▶ Required action
Print the listing below only from the line that has "coaster: none [85,654,137,693]" through the line that has "wall art: none [83,49,197,188]", exactly, and drop any picture.

▶ Listed entries
▶
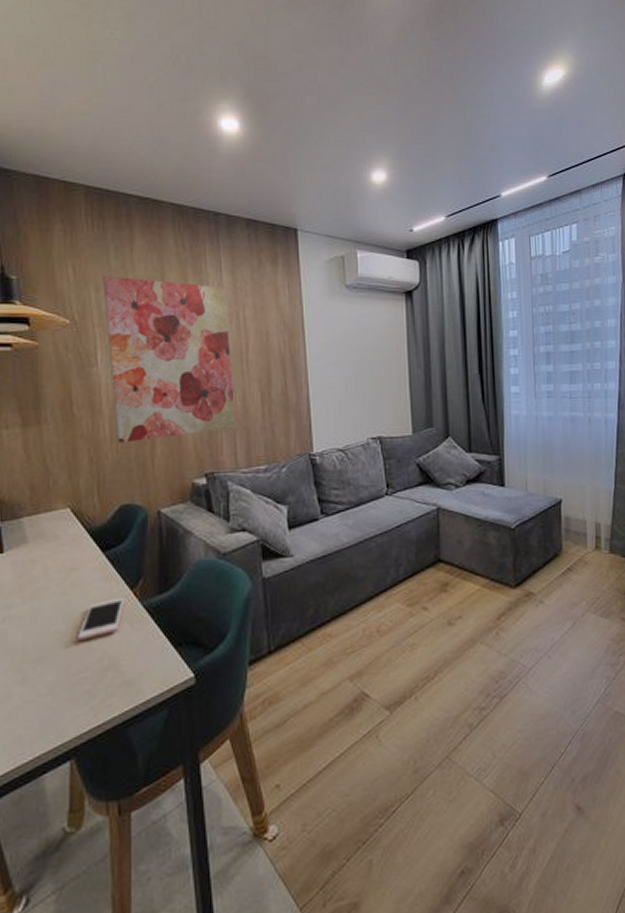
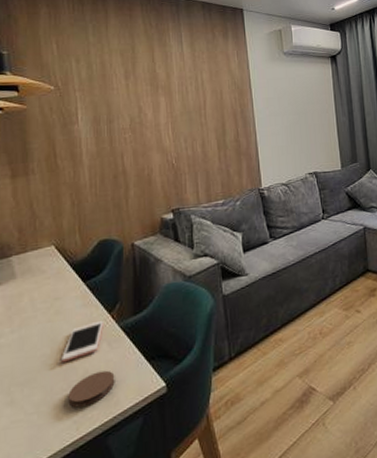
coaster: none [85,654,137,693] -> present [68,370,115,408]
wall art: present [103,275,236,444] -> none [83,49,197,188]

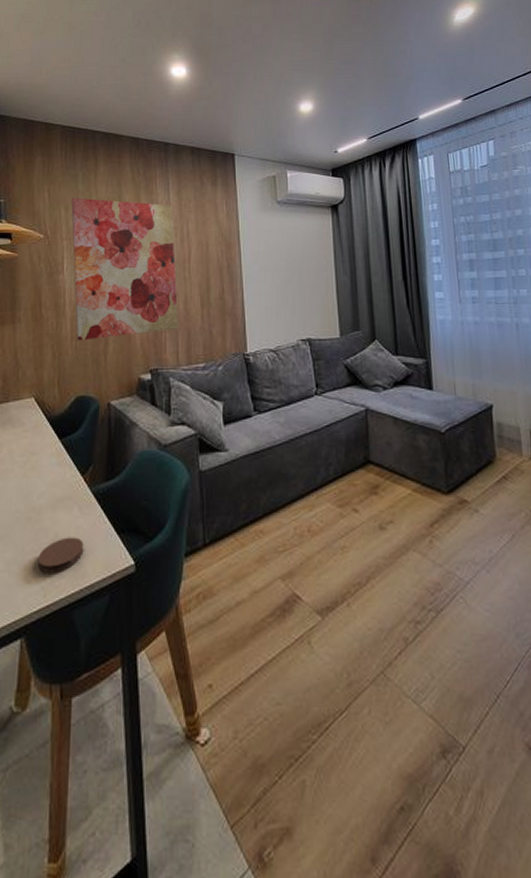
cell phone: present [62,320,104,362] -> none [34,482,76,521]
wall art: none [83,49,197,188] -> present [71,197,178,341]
◀
▶
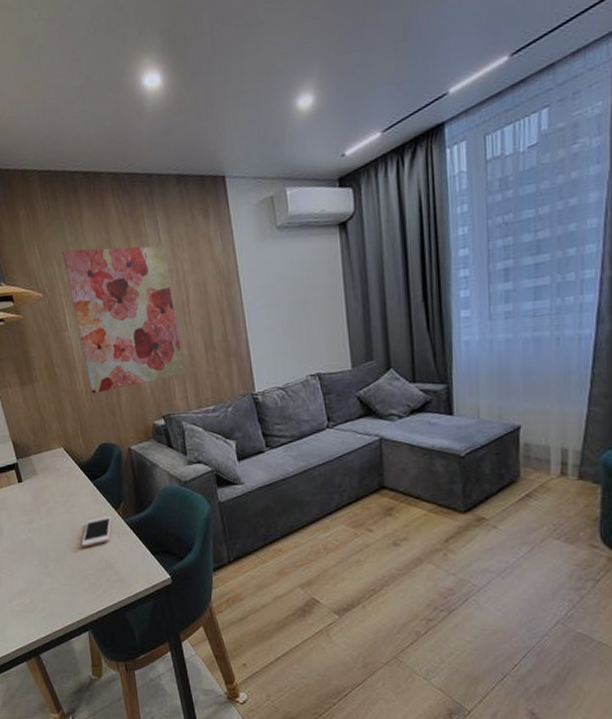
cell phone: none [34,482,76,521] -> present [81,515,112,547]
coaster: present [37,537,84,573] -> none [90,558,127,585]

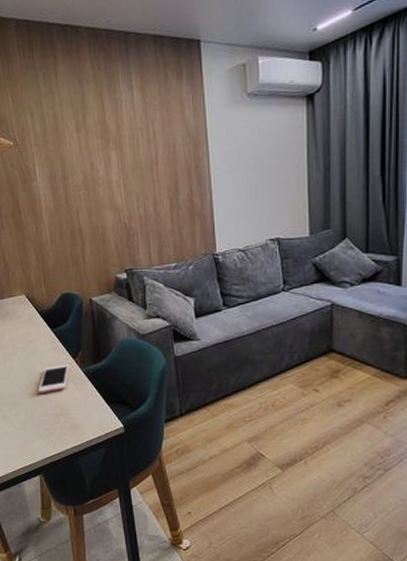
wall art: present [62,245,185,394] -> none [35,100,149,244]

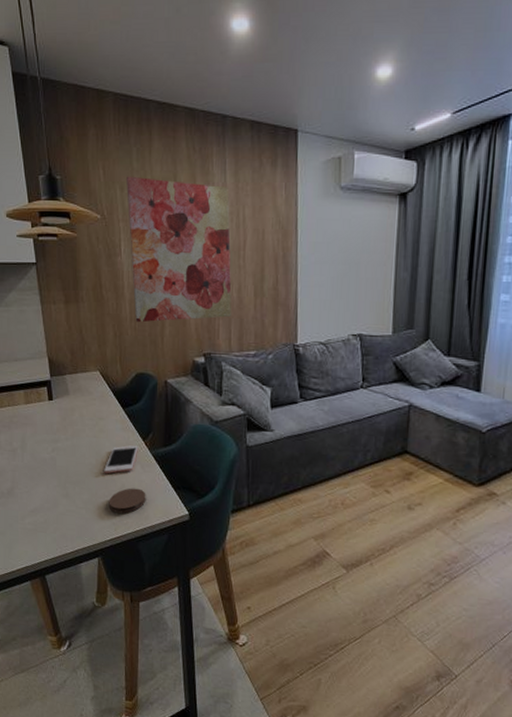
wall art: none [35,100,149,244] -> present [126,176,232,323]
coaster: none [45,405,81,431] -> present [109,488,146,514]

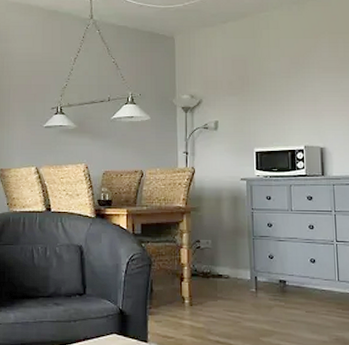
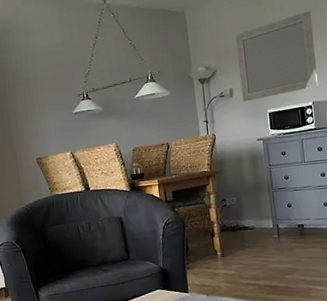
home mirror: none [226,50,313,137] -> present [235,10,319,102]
◀
▶ Solution to the exercise
coaster: none [85,654,137,693] -> present [68,370,115,408]
wall art: present [103,275,236,444] -> none [83,49,197,188]

cell phone: present [62,320,104,362] -> none [34,482,76,521]
wall art: none [83,49,197,188] -> present [71,197,178,341]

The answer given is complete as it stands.